The model maintains a mix of experts (MEE), the 8 out of 128 experts in the course of the inference with a complete of 235 billion parameters activated 22 billion of that are lively in any respect times.
As already mentioned, the FP8 version introduces higher quantization for higher inference speed and reduced memory use.
Enterprise-capable of design
In contrast to many open source LELMs, which are sometimes only published under restrictive licenses for research results or require API access to business use, QWEN3 is precisely aimed toward providing firms.
With a revealing Apache 2.0 licenseThis signifies that firms can use it freely for business applications. You can too:
- Set models locally or via Openai-compatible APIS with Vllm and Sglang
- Fine-tunes models that Lora or Qlora privately exposed to proprietary data
- Log and inspect all input requests and outputs to acquire compliance and auditing
- Scalate from the prototype to production using dense variants (from 0.6b to 32b) or MOE control points
Alibaba's team also presented Qwen-agentA lightweight framework that abstracts the logic of tool invocation logic for users that construct agent systems.
Benchmarks reminiscent of Tau-Retail and BFCL-V3 suggest that the instruction model can perform multi-stage decision-making tasks-in the region of specially built agents.
Reactions of the community and industry
The publication was already well received by AI performance users.
Covered PaulAI teacher and founding father of the private LLM Chatbot host Blue Shell AiPresent posted A comparison card on x, which exceeds QWen3-235b-A22B-Instruct-22507, the Claude Opus 4 and Kimi K2 on benchmarks reminiscent of GPQA, AIME25 and Arena-Hhard V2 surpasses and calls it
Influenced Nik (@ns123abc)commented on his quick effects:
In the meantime, Jeff BoudierProduct head on the embrace faceemphasized the availability benefits:
He praised the supply of an FP8 checkpoint for faster inference, 1-click provision on Azure ML and support for local use via MLX on Mac or Int4 builds from Intel.
The entire tone of developers was enthusiastic since the balance between performance, licensing and provision appeals to each hobbyists and specialists.
What's next for QWen team?
Alibaba already laid the muse for future updates.

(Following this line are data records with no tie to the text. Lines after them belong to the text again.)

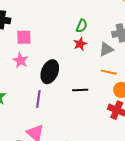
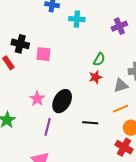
pink square: (24, 37) -> (43, 54), moved
pink star: (20, 60) -> (37, 99), moved
orange line: (109, 72) -> (121, 109), turned -42

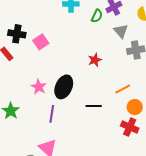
pink square: (43, 54) -> (41, 42), turned -35
green semicircle: (99, 59) -> (97, 16), moved
gray triangle: (121, 86) -> (121, 31), moved, turned -49

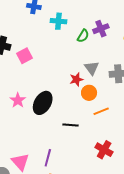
gray triangle: (121, 31) -> (92, 68), moved
orange circle: (135, 107) -> (89, 93), moved
purple line: (52, 114) -> (48, 158), moved

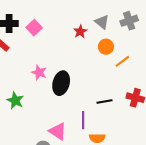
red star: (76, 79) -> (80, 32), moved
black ellipse: (43, 103) -> (61, 83), moved
black line: (70, 125) -> (104, 102), moved

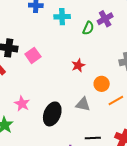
gray triangle: (102, 22) -> (83, 104), moved, turned -35
pink star: (39, 72) -> (22, 104), moved

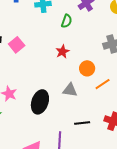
green semicircle: (88, 28) -> (67, 21), moved

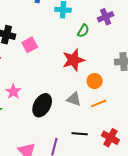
red star: (62, 52) -> (73, 60), size x1.6
orange line: (103, 84) -> (99, 103), moved

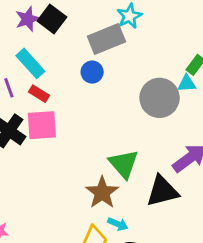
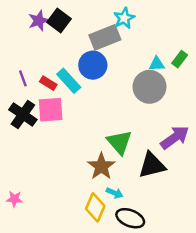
cyan rectangle: (30, 63) -> (69, 81), moved
blue circle: (92, 72) -> (93, 65), size x1.5
cyan triangle: (187, 84) -> (157, 64), moved

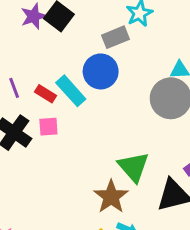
gray rectangle: (105, 37) -> (116, 37), size x0.7
pink square: (51, 110) -> (48, 127), size x0.6

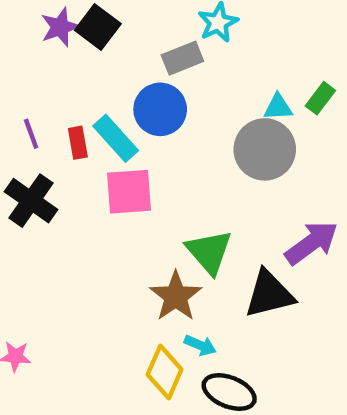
red rectangle: (45, 94) -> (78, 143), turned 48
pink square: (48, 127) -> (129, 192), moved, size x1.6

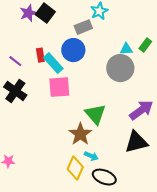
purple line: (31, 134) -> (15, 61), turned -32
red rectangle: (78, 143) -> (40, 55), moved
black triangle: (269, 294) -> (136, 142), moved

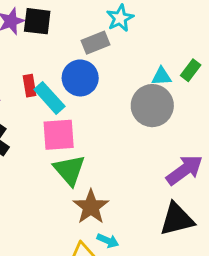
black square: (45, 13) -> (37, 21), turned -30
green triangle: (95, 114) -> (69, 170), moved

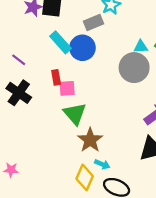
red rectangle: (30, 86) -> (56, 77), moved
cyan rectangle: (49, 98) -> (60, 42), moved
pink square: (59, 135) -> (67, 88), size x0.7

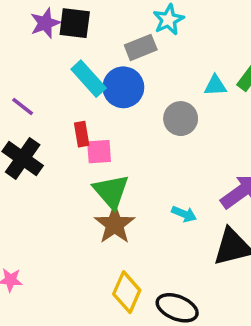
gray circle: (134, 68) -> (181, 119), moved, size x0.7
brown star: (90, 140) -> (115, 224), moved
cyan arrow: (102, 164) -> (184, 214), moved

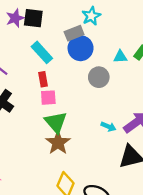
blue circle: (123, 87) -> (81, 48), moved
red rectangle: (82, 134) -> (43, 79), moved
cyan arrow: (184, 214) -> (108, 127), moved

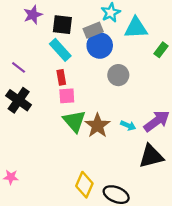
black square: (33, 18) -> (62, 25), moved
cyan triangle: (120, 57) -> (136, 28), moved, size x1.6
brown star: (58, 143) -> (97, 126), moved

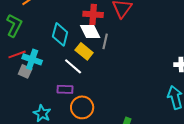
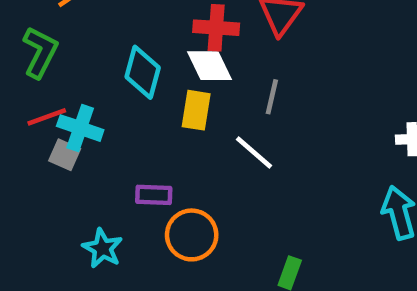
gray line: (105, 41) -> (272, 97), moved
yellow rectangle: (84, 51) -> (196, 110), turned 60
white line: (73, 66) -> (254, 153), moved

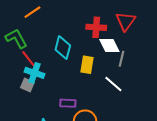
green L-shape: (40, 52) -> (16, 38), turned -55
white diamond: (209, 66) -> (109, 46), moved
red line: (47, 117) -> (28, 59), moved, turned 72

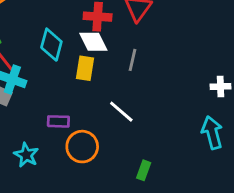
white diamond: (109, 46) -> (93, 42), moved
white line: (113, 84) -> (121, 112), moved

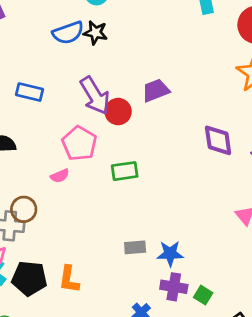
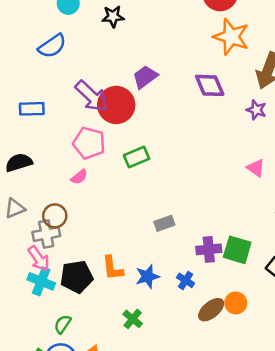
black star: (95, 33) -> (113, 16), moved
red circle: (118, 112) -> (116, 105), size x1.5
purple diamond: (218, 140) -> (210, 85), moved
blue star: (170, 254) -> (147, 276), moved
green square: (203, 295) -> (237, 250), size x1.6

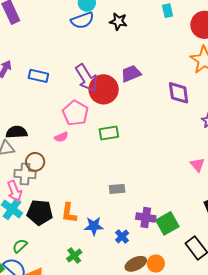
blue semicircle: (52, 46) -> (82, 20), moved
black semicircle: (19, 163) -> (17, 132), moved
green square: (237, 250) -> (167, 223), turned 30

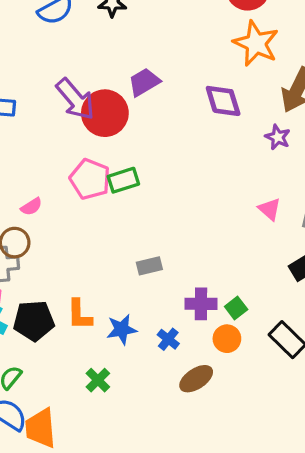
pink pentagon: (75, 113) -> (90, 179), moved
pink semicircle: (61, 137) -> (31, 207), moved
green square: (167, 223) -> (236, 308), size x0.6
orange circle: (156, 264) -> (227, 339), moved

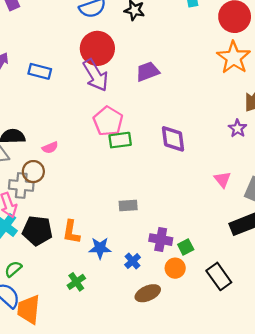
purple diamond: (223, 101) -> (173, 139), moved
red circle: (105, 113) -> (97, 48), moved
pink pentagon: (90, 179) -> (108, 121), moved

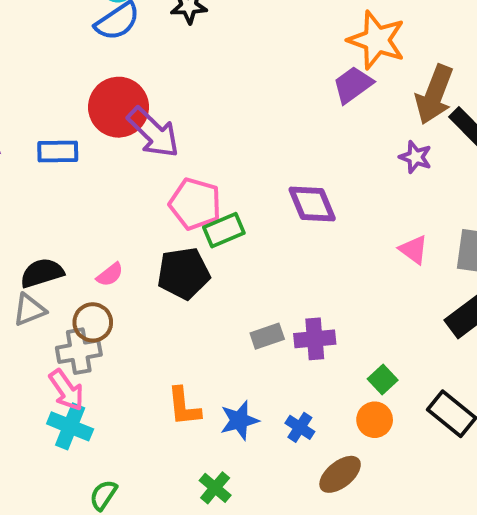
red circle: (97, 48) -> (119, 107), moved
purple trapezoid: (148, 72) -> (353, 85), moved
black pentagon: (37, 231) -> (184, 273), moved
purple cross: (161, 240) -> (315, 339), moved

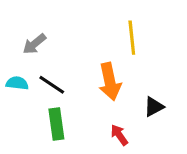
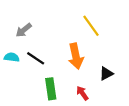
yellow line: (132, 38) -> (91, 26), turned -30
green rectangle: (56, 124) -> (51, 89), moved

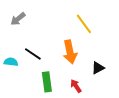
gray arrow: (24, 30) -> (18, 19), moved
cyan semicircle: (12, 57) -> (11, 62), moved

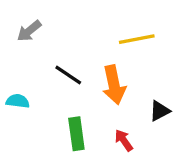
yellow line: (84, 24) -> (137, 39), turned -65
black line: (33, 54) -> (68, 75), moved

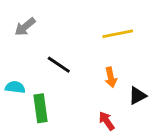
orange arrow: (114, 85) -> (111, 77), moved, size x0.6
green rectangle: (76, 134) -> (40, 108), moved

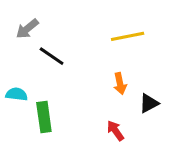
black line: (59, 65) -> (52, 56), moved

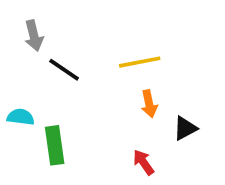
gray arrow: (27, 29) -> (34, 36), turned -65
yellow line: (128, 36) -> (140, 62), moved

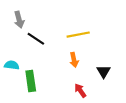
orange arrow: (149, 104) -> (74, 60), moved
black triangle: (185, 128) -> (104, 72), turned -32

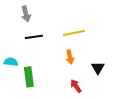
gray arrow: (19, 20) -> (26, 14), moved
black line: (36, 39) -> (34, 37), turned -42

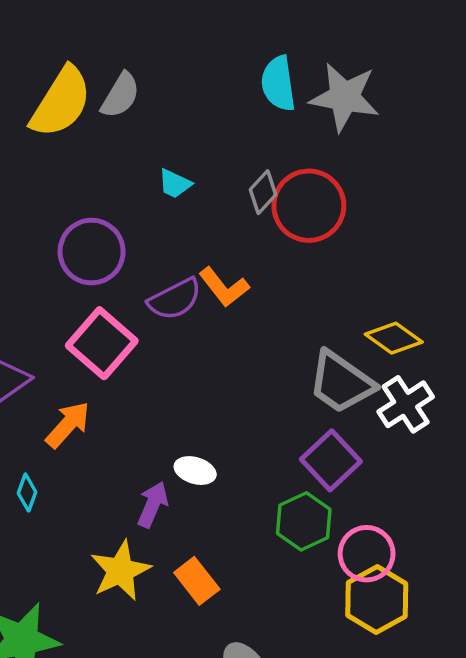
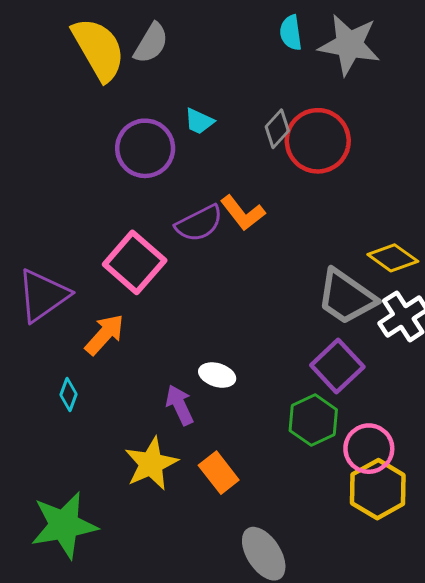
cyan semicircle: (278, 83) -> (291, 33), size x0.7
yellow semicircle: (61, 102) -> (99, 49), turned -62
purple circle: (92, 252) -> (145, 148), moved
purple arrow: (153, 504) -> (180, 405), turned -48

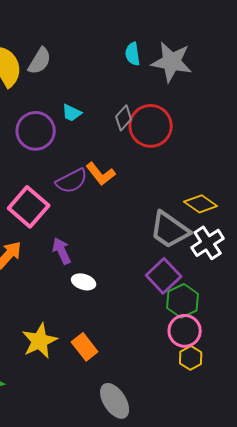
purple arrow: (180, 405) -> (62, 251), moved
green hexagon: (313, 420) -> (183, 301), moved
yellow hexagon: (378, 489) -> (191, 358), size x0.6

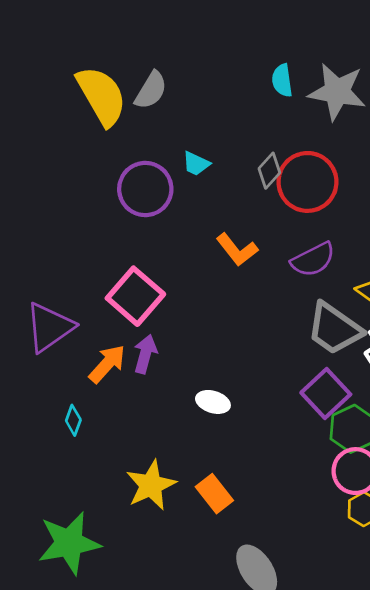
purple semicircle: (72, 181) -> (313, 260), moved
purple arrow: (62, 251) -> (145, 354), moved, turned 40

A separate argumentation device model is within the pipeline, and the Qwen Roadmap is increasingly showing agent systems which can be in a position to plan long-term horizon tasks.
It can also be expected that multimodal support, that are observed in QWEN2.5-omni and Qwen-VL models, will proceed to expand.
And rumors and rumors have already begun when QWen team members teasing one other update for the incoming model family Updates of your web properties Interchangeable URL strings for a brand new QWen3 coodern 480B-A35B instruct model, probably a 480 billion parameter mixture of the experts (MOE) with a token context of 1 million.
What QWEN3-235B-A22B-INSTRUCT-25507 ultimately signals just isn’t only an additional jump within the benchmark performance, but in addition a maturation of open models as a practical alternative to proprietary systems.
The flexibility of the use, the strong general performance and the corporate -friendly licensing gives the model a singular advantage in a crowded area.
For teams who need to integrate prolonged models into their AI stack with instructions–without the restrictions on the supplier barrier or usage-based fees qwen3 a serious contender.